The 11th Signal Brigade and Headquarters West Midlands is a signal formation of the British Army's 3rd UK Division. Its headquarters is located at Venning Barracks, in Donnington in Shropshire.

History
The brigade was formed as 11th Signal Group in Liverpool in 1967. It became 11th Signal Brigade in 1982 and was redesignated 11th (ARRC) Signal Brigade in 1992 and  reverted to 11th Signal Brigade in 1997. In November 2014, in accordance with the Army 2020 reorganisation, 11th Signal Brigade amalgamated with 143 (West Midlands) Brigade to create a new formation, based at Venning Barracks in Donnington, named 11th Signal Brigade and Headquarters West Midlands, with an additional role as a regional brigade for army regular and reserve units in the West Midlands counties. A formation parade took place at Donnington on 15 November 2014.

→ **THE DATA**
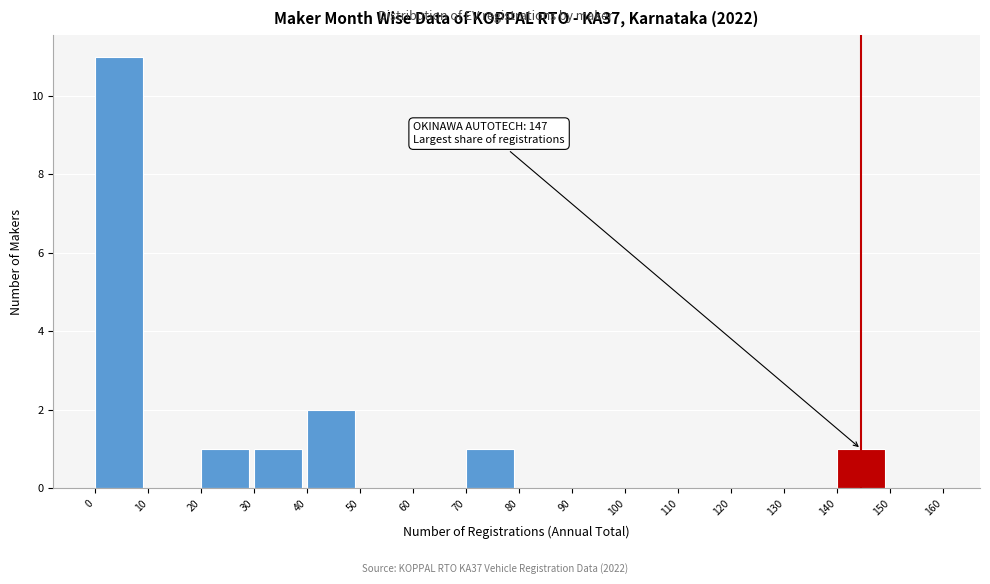

Over which range of the x-axis is the bar tallest?

0 to 10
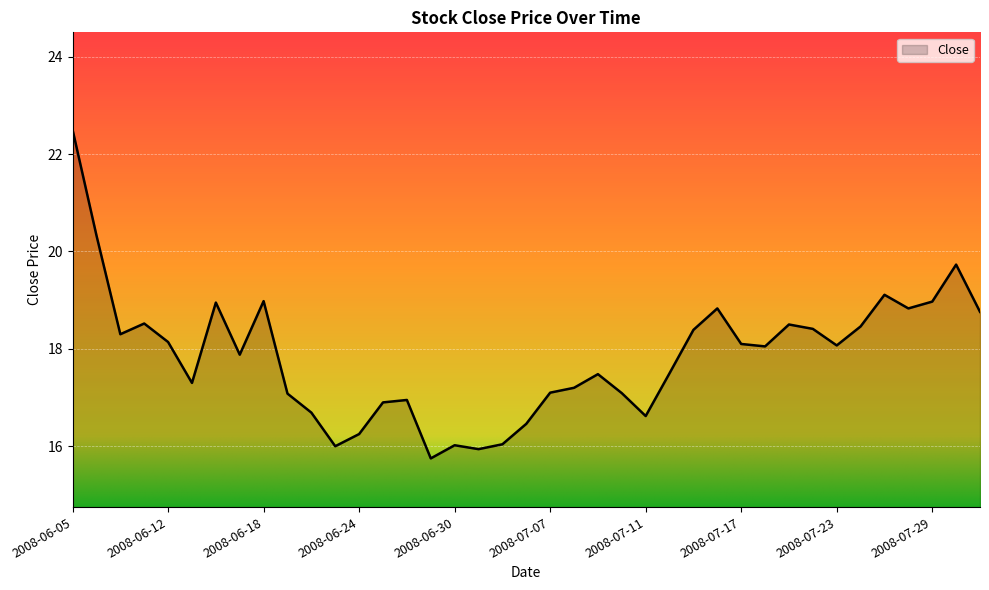

What is the minimum value shown in the chart?

15.8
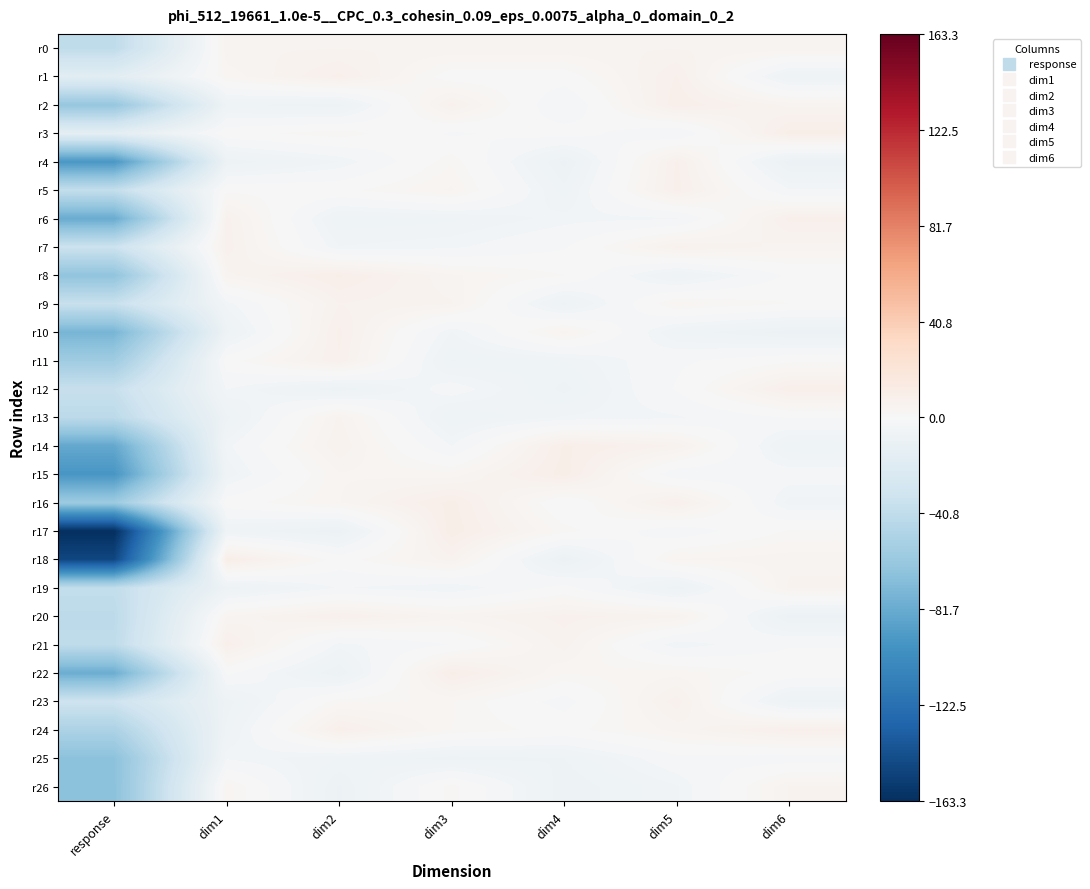

Between dim3 and dim2, which is larger?

dim3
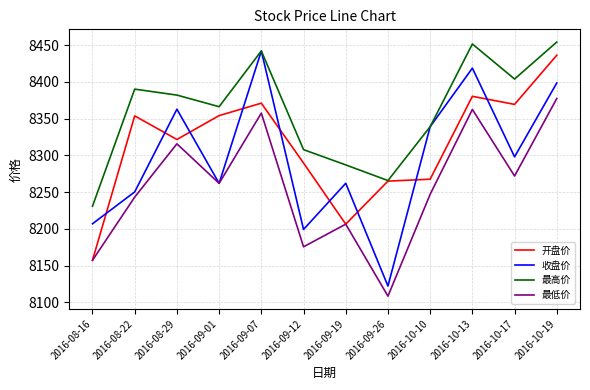

At which label does 开盘价 reach its peak?

2016-10-19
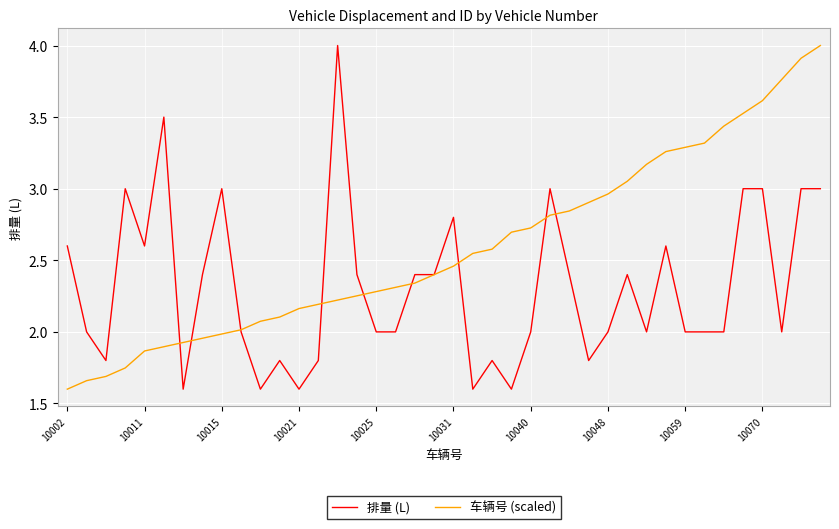

List the series in order of their overall mean, highest first.

车辆号 (scaled), 排量 (L)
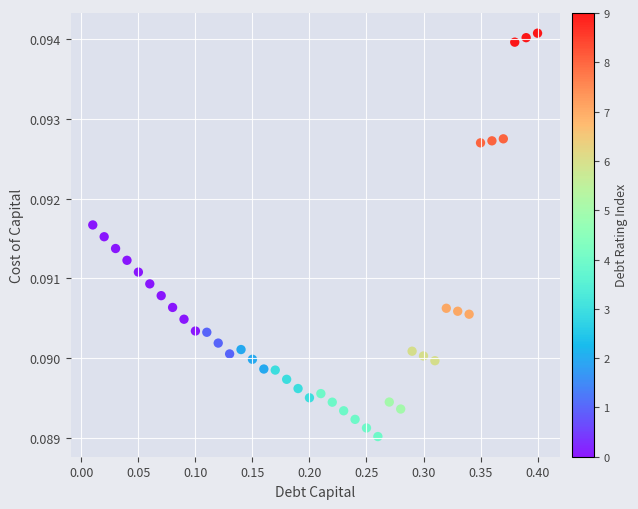

What is the range of X values (max minus min)?

0.4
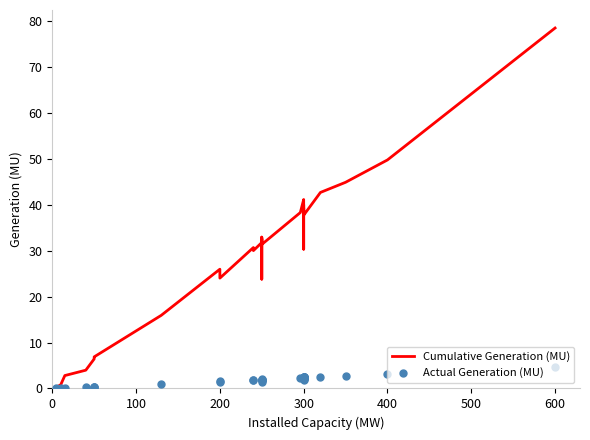

Is the value of Cumulative Generation (MU) at 10 greater than the value of Actual Generation (MU) at 11?

Yes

→ **WORK INSTRUCTION**
According to the brigade text, where and in what year was the 11th Signal Group formed? Rely only on the brigade text, not the listing.

→ **ANSWER SPACE**
In Liverpool, in 1967.